> _DOCUMENT EXTRACT_:
* * *
Although Tensorflow provides a thorough tutorial on how to add new operations, the provided example is rather simple and gradients are meant to be implemented in Python. However, in many practical cases, operations get more complex and involve parameters that are optimized. In order to get started implementing complex operations for Tensorflow in C++, I implemented a simple linear operation for neural networks (i.e. a matrix-vector multiplication operation, sometimes also referred to as inner product layer). The example includes both trainable parameters and gradients implemented in C++ instead of Python.
* * *
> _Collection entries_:
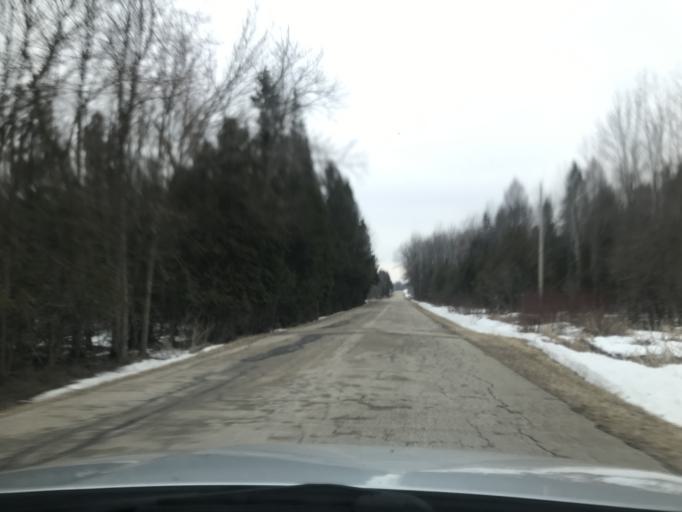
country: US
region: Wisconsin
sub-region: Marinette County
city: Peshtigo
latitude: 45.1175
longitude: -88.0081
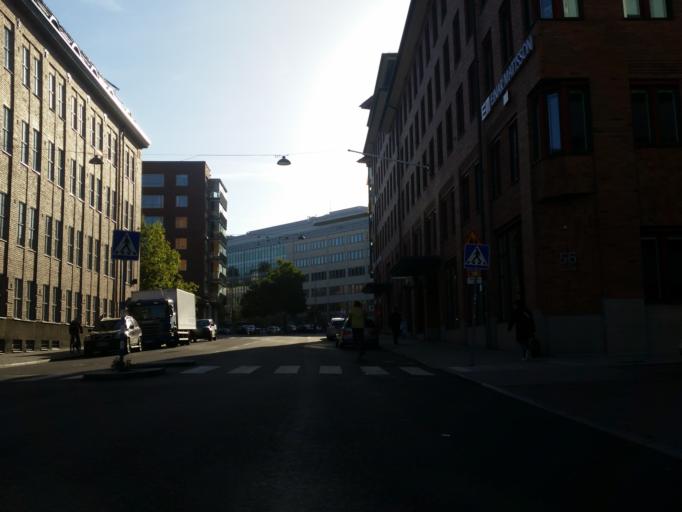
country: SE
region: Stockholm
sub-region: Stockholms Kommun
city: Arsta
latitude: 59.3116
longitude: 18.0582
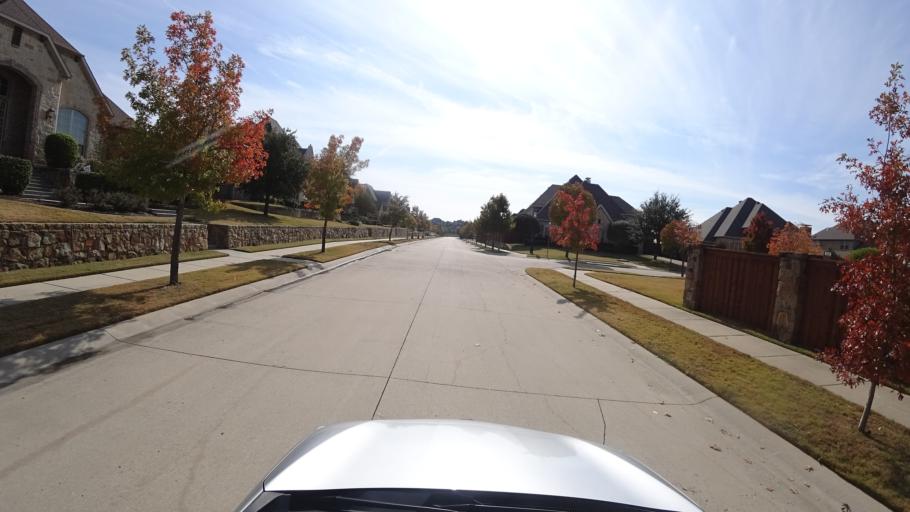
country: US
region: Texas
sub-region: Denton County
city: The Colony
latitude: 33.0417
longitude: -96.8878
* * *
> _WHAT TO PRODUCE_:
Please reproduce the passage on custom TensorFlow operations word for word, from "Although Tensorflow provides" to "instead of Python.".

> _EXERCISE SOLUTION_:
Although Tensorflow provides a thorough tutorial on how to add new operations, the provided example is rather simple and gradients are meant to be implemented in Python. However, in many practical cases, operations get more complex and involve parameters that are optimized. In order to get started implementing complex operations for Tensorflow in C++, I implemented a simple linear operation for neural networks (i.e. a matrix-vector multiplication operation, sometimes also referred to as inner product layer). The example includes both trainable parameters and gradients implemented in C++ instead of Python.